The tax treatment of receipts and accruals arising from equity option contracts

Doidge, Stephen January 2013 (has links)
In this thesis the tax treatment of equity option contracts is examined. The writer gives an overview of the derivatives market in general and discusses the nature and effect of equity options in detail. Limited amendments have been made to the South African Income Tax Act No 58 of 1962 ('the Act') since the emergence of derivative instruments and at present only three types of derivative instruments are recognised: forward exchange and option contracts relating to forward exchange, interest rate swaps based on notional capital amounts and option contracts.
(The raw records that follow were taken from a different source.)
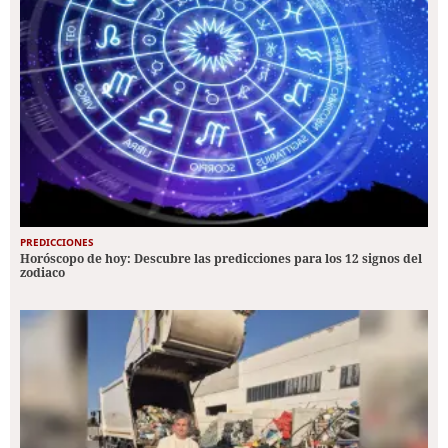
PREDICCIONES
Horóscopo de hoy: Descubre las predicciones para los 12 signos del
zodiaco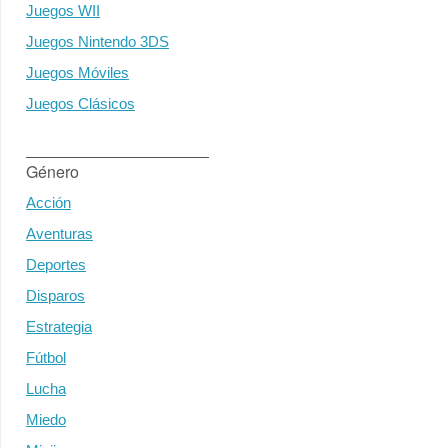
Juegos WII
Juegos Nintendo 3DS
Juegos Móviles
Juegos Clásicos
Género
Acción
Aventuras
Deportes
Disparos
Estrategia
Fútbol
Lucha
Miedo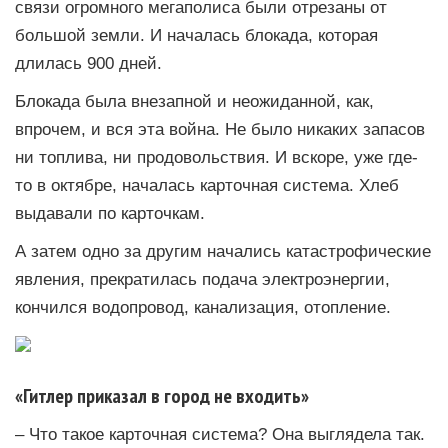
связи огромного мегаполиса были отрезаны от
большой земли. И началась блокада, которая
длилась 900 дней.
Блокада была внезапной и неожиданной, как,
впрочем, и вся эта война. Не было никаких запасов
ни топлива, ни продовольствия. И вскоре, уже где-
то в октябре, началась карточная система. Хлеб
выдавали по карточкам.
А затем одно за другим начались катастрофические
явления, прекратилась подача электроэнергии,
кончился водопровод, канализация, отопление.
«Гитлер приказал в город не входить»
– Что такое карточная система? Она выглядела так.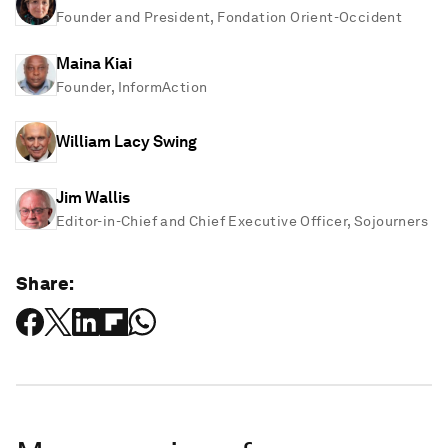
Founder and President, Fondation Orient-Occident
Maina Kiai
Founder, InformAction
William Lacy Swing
Jim Wallis
Editor-in-Chief and Chief Executive Officer, Sojourners
Share: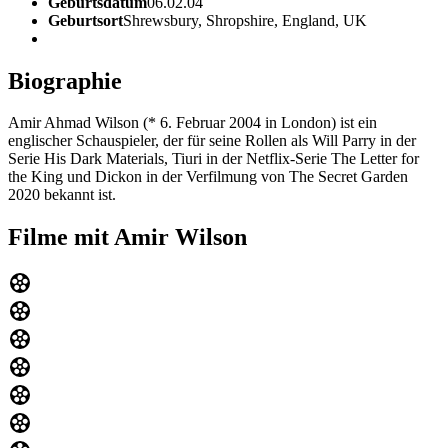
Geburtsdatum
06.02.04
Geburtsort
Shrewsbury, Shropshire, England, UK
Biographie
Amir Ahmad Wilson (* 6. Februar 2004 in London) ist ein
englischer Schauspieler, der für seine Rollen als Will Parry in der
Serie His Dark Materials, Tiuri in der Netflix-Serie The Letter for
the King und Dickon in der Verfilmung von The Secret Garden
2020 bekannt ist.
Filme mit Amir Wilson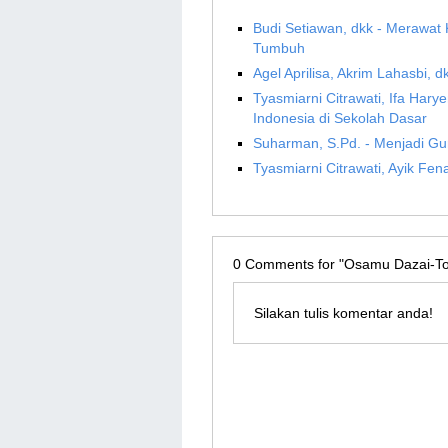
Budi Setiawan, dkk - Merawat 
Tumbuh
Agel Aprilisa, Akrim Lahasbi, d
Tyasmiarni Citrawati, Ifa Hary
Indonesia di Sekolah Dasar
Suharman, S.Pd. - Menjadi G
Tyasmiarni Citrawati, Ayik Fen
0
Comments for "Osamu Dazai-Tok
Silakan tulis komentar anda!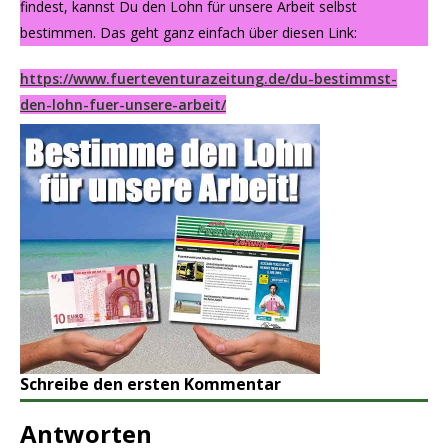
findest, kannst Du den Lohn für unsere Arbeit selbst
bestimmen. Das geht ganz einfach über diesen Link:
https://www.fuerteventurazeitung.de/du-bestimmst-
den-lohn-fuer-unsere-arbeit/
Schreibe den ersten Kommentar
Antworten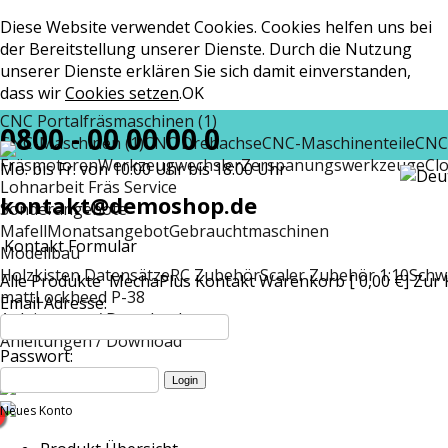
Diese Website verwendet Cookies. Cookies helfen uns bei
der Bereitstellung unserer Dienste. Durch die Nutzung
unserer Dienste erklären Sie sich damit einverstanden,
dass wir
Cookies setzen
.
OK
CNC Portalfräsmaschinen (1)
0800 - 00 00 00 0
CNC-Maschinen (1)
CNC Drehachse
CNC-Maschinenteile
CNC
Fräsmotoren
Werkzeugwechsler
Zerspanungswerkzeuge
Cl
Mo. bis Fr. von 10:00 Uhr bis 18:00 Uhr
Lohnarbeit Fräs Service
kontakt@demoshop.de
Sonderangebote
Mafell
Monatsangebot
Gebrauchtmaschinen
Kontakt Formular
Modellbau
Holzkisten Datensätze
RC Zubehör
Scaler Zubehör 1:10
Schw
Alle Produkte
MechaPlus
Kontakt
Warenkorb [ 0,00 €]
Zur 
matt
Lockheed P-38
Email Adresse:
Anleitungen / Download
Anleitungen / Download
Passwort:
Neues Konto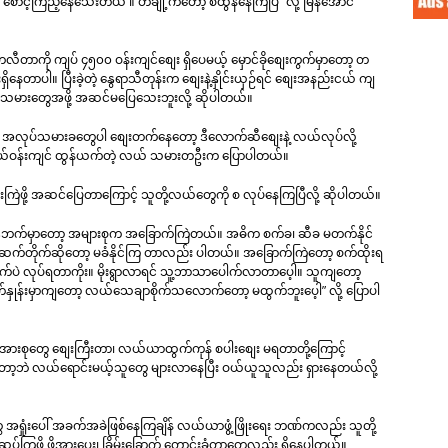
ောင့်ကြည့်နေသေးတယ် ။ တချို့ကတော့ စထွန်နေကြပြီ” လို့ မြန်အောင်
တလီတာကို ကျပ် ၄၅၀၀ ဝန်းကျင်စျေး ရှိပေမယ့် မှောင်ခိုစျေးကွက်မှာတော့ တ
တာပါ။ ပြီးခဲ့တဲ့ နွေရာသီတုန်းက စျေးနဲ့နှိုင်းယှဉ်ရင် စျေးအနည်းငယ် ကျ
ယ်သမားတွေအဖို့ အဆင်မပြေသေးဘူးလို့ ဆိုပါတယ်။
ှစ်က အလုပ်သမားခတွေပါ စျေးတက်နေတော့ ဒီလောက်ဆီစျေးနဲ့ လယ်လုပ်လို့
းဆယ်ဝန်းကျင် ထွန်ယက်တဲ့ လယ် သမားတဦးက ပြောပါတယ်။
ဲဖို့ အဆင်ပြေတာကြောင့် သူတို့လယ်တွေကို စ လုပ်နေကြပြီလို့ ဆိုပါတယ်။
“ဒီဘက်မှာတော့ အများစုက အခြောက်ကြဲတယ်။ အဓိက စက်ခ၊ ဆီခ မတက်နိုင်
 ဆက်တိုက်ဆိုတော့ မခံနိုင်ကြ တာလည်း ပါတယ်။ အခြောက်ကြဲတော့ စက်ထိုးရ
လောက်ပဲ လုပ်ရတာကိုး။ မိုးရွာလာရင် သူ့ဘာသာပေါက်လာတာပေ့ါ။ သူကျတော့
ှုန်းမှာကျတော့ လယ်သေချာစိုက်သလောက်တော့ မထွက်ဘူးပေ့ါ” လို့ ပြောပါ
အားစုတွေ စျေးကြီးတာ၊ လယ်ယာထွက်ကုန် စပါးစျေး မရတာတို့ကြောင့်
့ဘဲ လယ်ရောင်းမယ့်သူတွေ များလာနေပြီး ဝယ်ယူသူလည်း ရှားနေတယ်လို့
အရှုံးပေါ် အခက်အခဲဖြစ်နေကြချိန် လယ်ယာဖွံ့ဖြိုးရေး ဘဏ်ကလည်း သူတို့
ြန်ဆပ်ကြဖို့ ဖိအားပေး၊ ခြိမ်းခြောက် တောင်းခံတာတွေလည်း ရှိနေပါတယ်။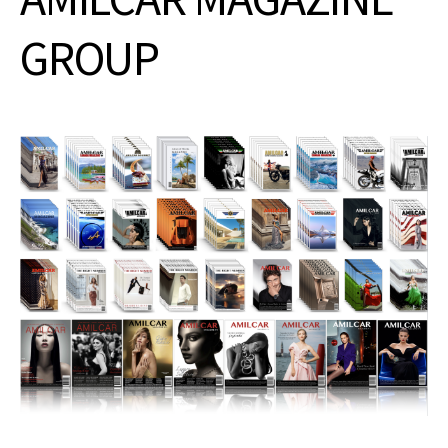
GROUP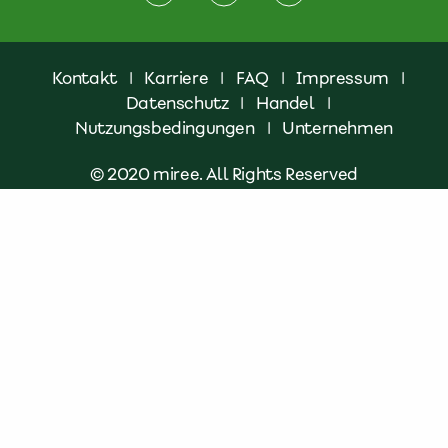
Kontakt
|
Karriere
|
FAQ
|
Impressum
|
Datenschutz
|
Handel
|
Nutzungsbedingungen
|
Unternehmen
© 2020 miree. All Rights Reserved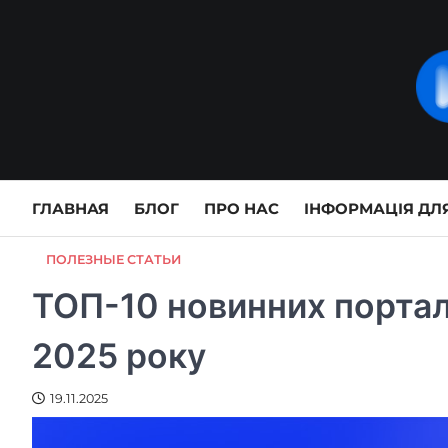
Skip
to
content
ГЛАВНАЯ
БЛОГ
ПРО НАС
ІНФОРМАЦІЯ ДЛЯ
ПОЛЕЗНЫЕ СТАТЬИ
ТОП-10 новинних порталі
2025 року
19.11.2025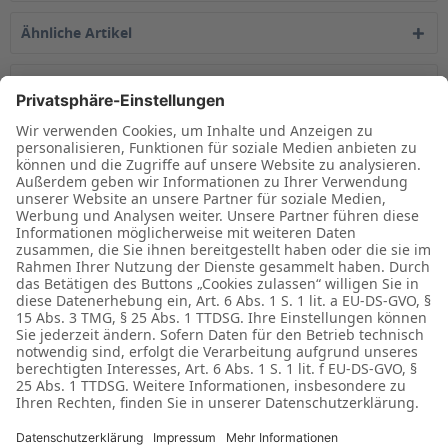
Ähnliche Artikel
Kunden kauften auch
Kunden haben sich ebenfalls angesehen
Zuletzt angesehen
Haben Sie Fragen?
Kundenservice
Informationen
* Alle Preise verstehen sich inkl. MwSt. Dieses Angebot ist für Industrie,
Handel und die freien Berufe zur Verwendung in der selbstständigen oder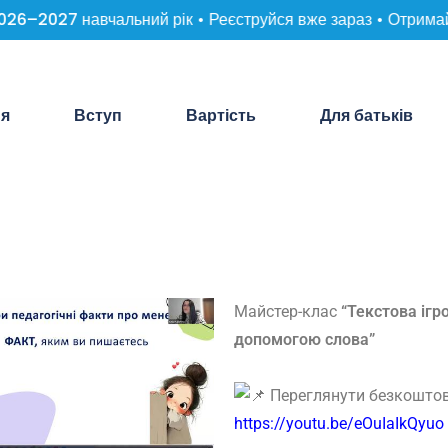
6–2027 навчальний рік • Реєструйся вже зараз • Отримай 
ня
Вступ
Вартість
Для батьків
Майстер-клас
“Текстова ігр
допомогою слова”
Переглянути безкоштов
https://youtu.be/eOuIaIkQyuo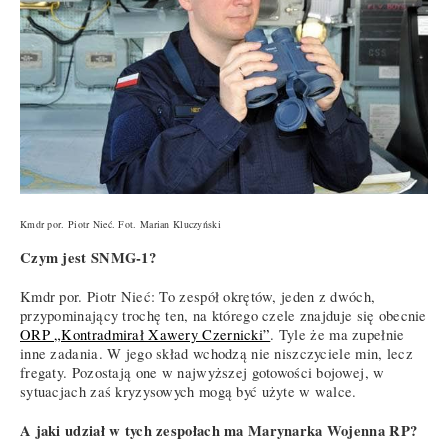
Kmdr por. Piotr Nieć. Fot. Marian Kluczyński
Czym jest SNMG-1?
Kmdr por. Piotr Nieć: To zespół okrętów, jeden z dwóch,
przypominający trochę ten, na którego czele znajduje się obecnie
ORP „Kontradmirał Xawery Czernicki”
. Tyle że ma zupełnie
inne zadania. W jego skład wchodzą nie niszczyciele min, lecz
fregaty. Pozostają one w najwyższej gotowości bojowej, w
sytuacjach zaś kryzysowych mogą być użyte w walce.
A jaki udział w tych zespołach ma Marynarka Wojenna RP?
Other than section 241 of the Act which deems all receipts and accruals from foreign exchange contracts to be income, the other sections dealing with derivatives do not concern themselves with capital or revenue classification. Accordingly, the classification of receipts and accruals arising from an equity option transaction is generally governed by the ordinary principles of South African tax law with the added problem of there being limited South African case law applying these general prinCiples to such transactions. The research undertaken in this thesis results in the establishment of a framework designed to determine the classification as revenue or capital the receipts and accruals arising from equity option contracts. Speculating, trading and investing in equity options is examined with regard to the general principles of South African tax and available case law. Hedging transactions are analysed with specific reference to their exact nature as well as general tax principles and available case law. The analogy of Krugerrands is used to draw parallels with the tax treatment of receipts and accruals arising from equity options used for hedging purposes. Once the theoretical framework has been established for revenue or capital classification, the actual tax treatment of both revenue and capital receipts is examined with reference to the Act and issues such as the gross income definition, the general deduction formula, trading stock and timing provisions are analysed and applied to receipts and accruals arising from equity option transactions. The thesis concludes with a summary of the findings and recommendations are made based on the research conducted.